Twice as Nice by Nicole Rubel (Farrar, Straus Giroux, $16.50). This amusing, informative picture book from a talented author-illustrator (who is herself a twin) covers all the bases about twindom, from the biological facts of life about why there are twins, to annoying questions people ask twins, to "advice for parents, teachers and friends of twins." (For example, "don't compare us all the time" and "please try to tell us apart.") There are interviews with young twins, a collection of twin riddles, the Bible story of Jacob and Esau, facts about animal twins, and stories of amazing twins, including advice columnists Abigail Van Buren and Ann Landers. One interesting page deals with identical twins Jim Springer and Jim Lewis who were raised separately but whose lives were similar in amazing ways.
The Grim Grotto by Lemony Snicket, illustrations by Brett Helquist (HarperCollins, 323 pages, $11.99). The misfortunes of the three Baudelaire orphans continue to multiply in the 11th volume of the hugely popular "Unfortunate Events" series. This time Violet, Klaus and Sunny find themselves up on a decrepit submarine dubbed the Queequeg (a character from Herman Melville's "Moby Dick") still fleeing the hideous Count Olaf. Most of the action centers around saving little Sunny, who finds herself stuck inside a diving helmet with a particularly toxic strain of mushroom.

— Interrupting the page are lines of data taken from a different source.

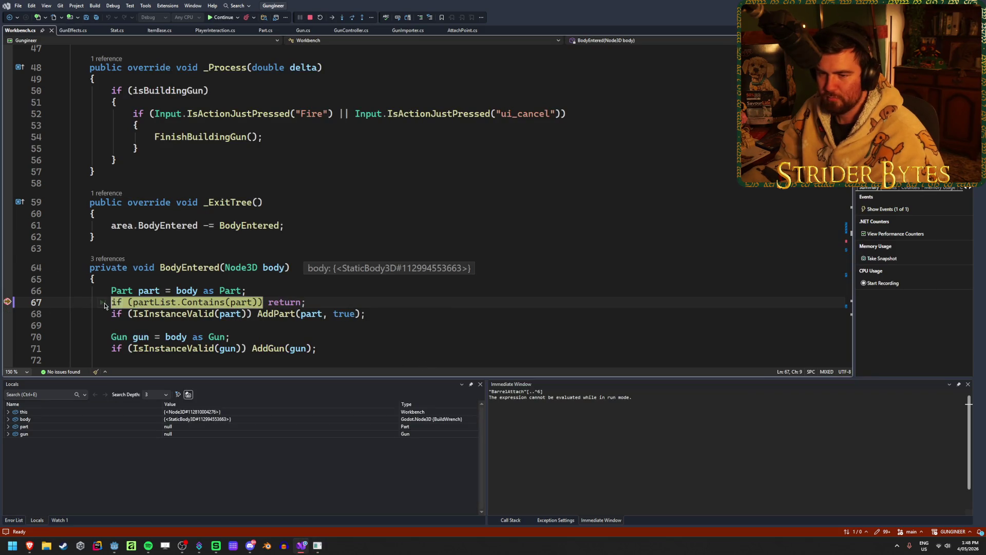
mouse_move(233, 303)
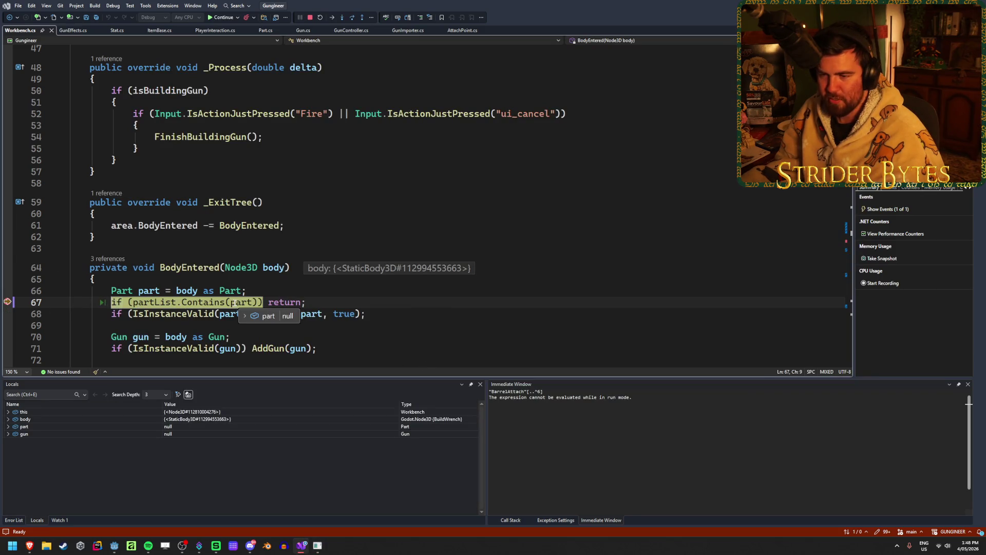
mouse_move(276, 268)
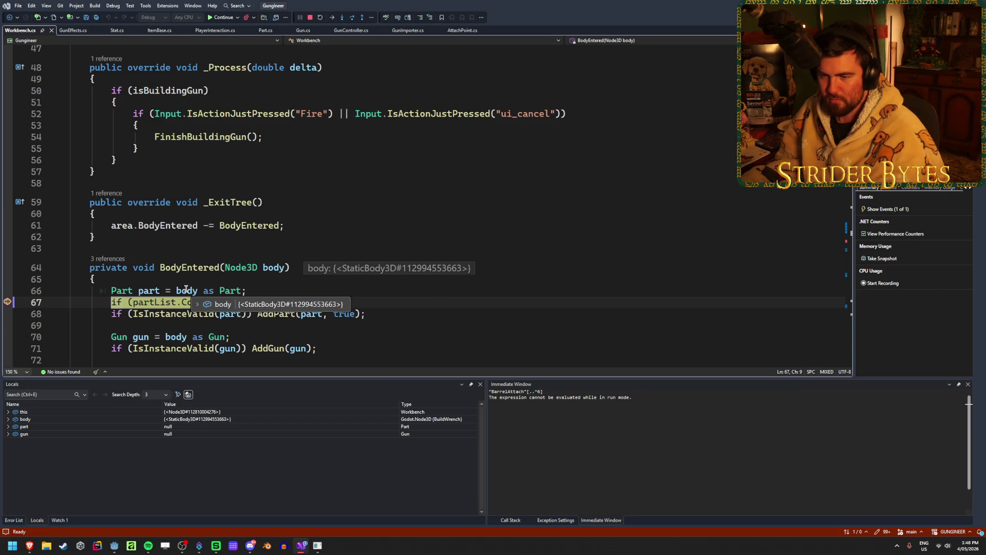
mouse_move(149, 291)
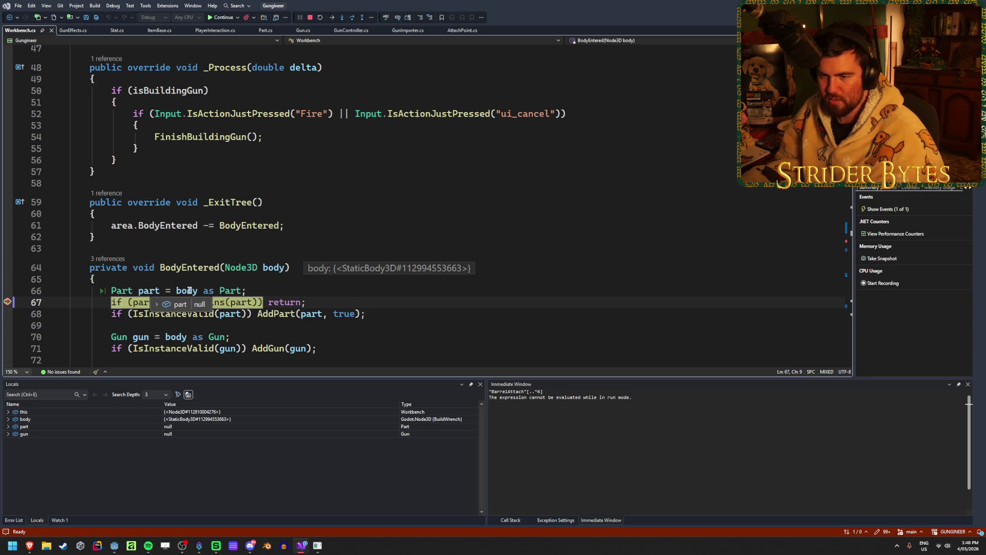
mouse_move(188, 291)
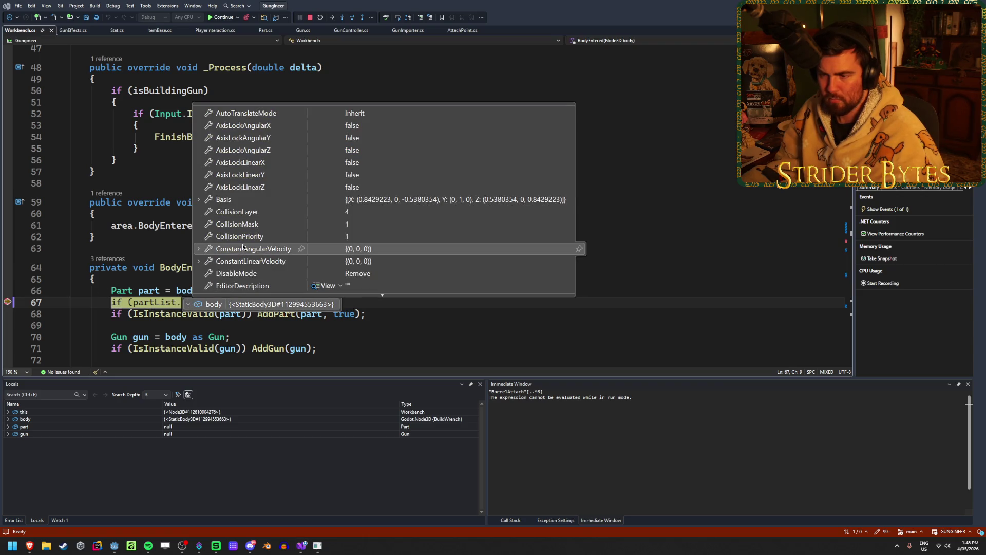
scroll(241, 251, down, 5)
scroll(237, 254, down, 5)
scroll(237, 255, down, 4)
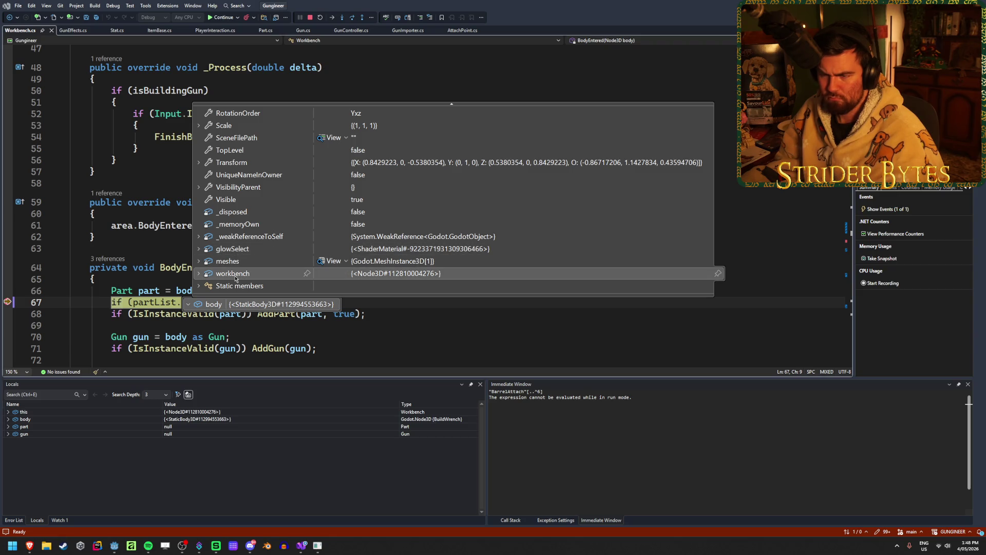
click(199, 277)
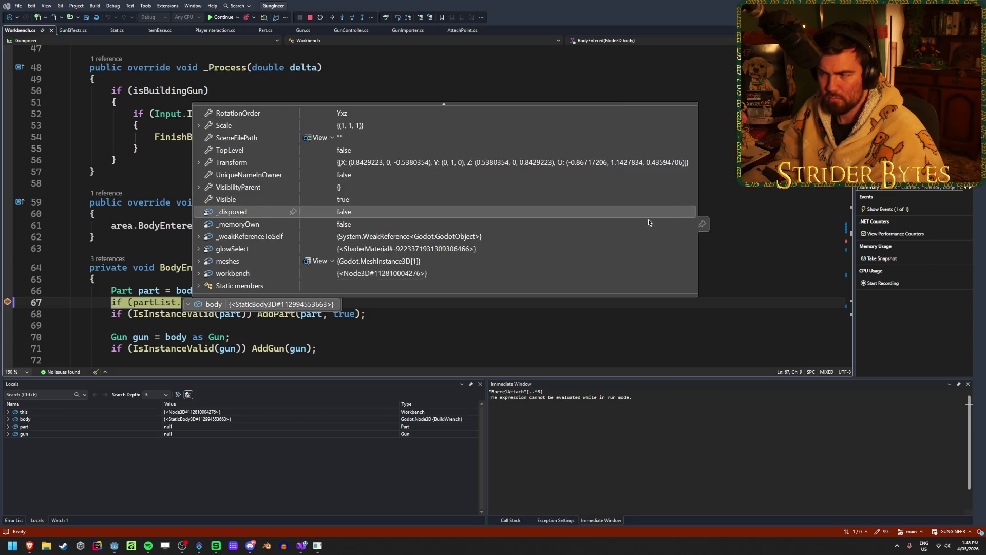
click(200, 263)
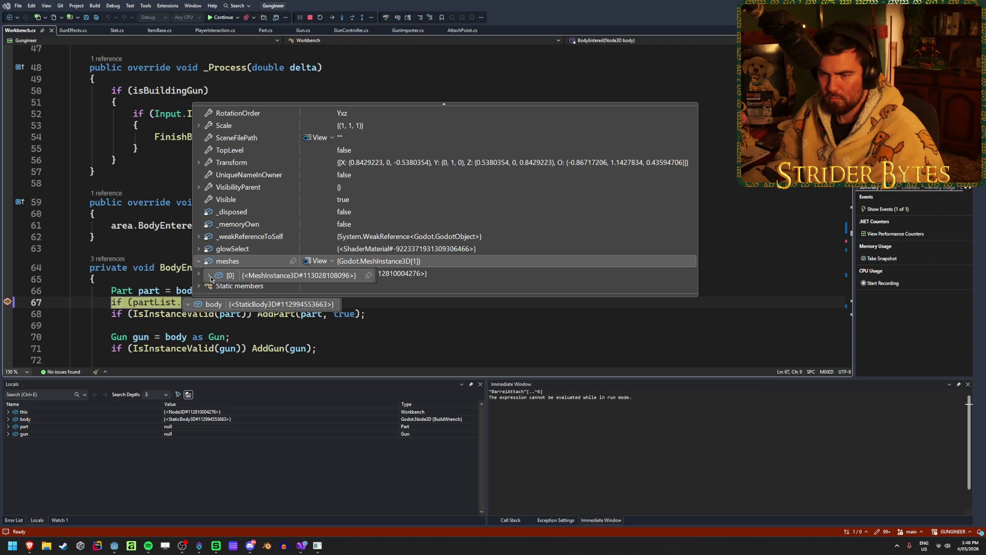
click(210, 276)
scroll(282, 198, down, 5)
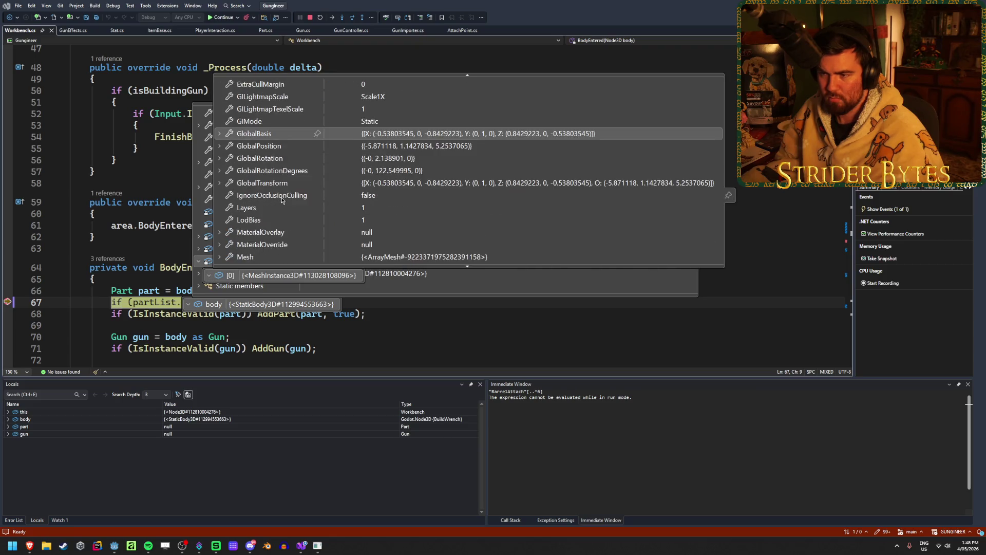
scroll(282, 200, down, 3)
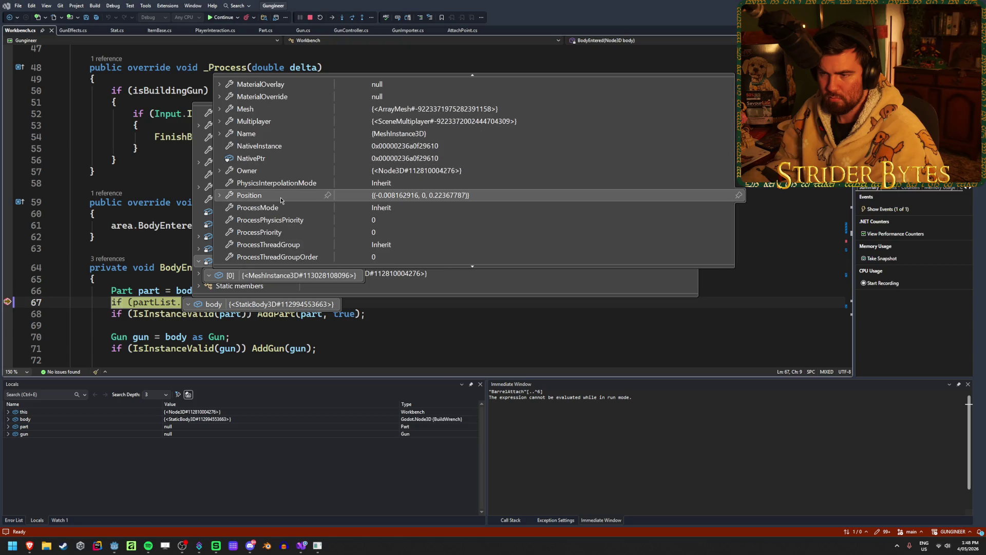
scroll(282, 201, down, 9)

As usual, what happens is less important than the wordplay, obscure references and caustic asides that will amuse older readers but surely be lost on anybody under 16. (As the orphans stumble into a dark underwater cave, young Sunny mumbles "Hewenkella" for instance.) There are references to Melville and Edgar Guest, killer mushrooms and Greek philosophy and an antidote involving a Japanese equivalent of horseradish.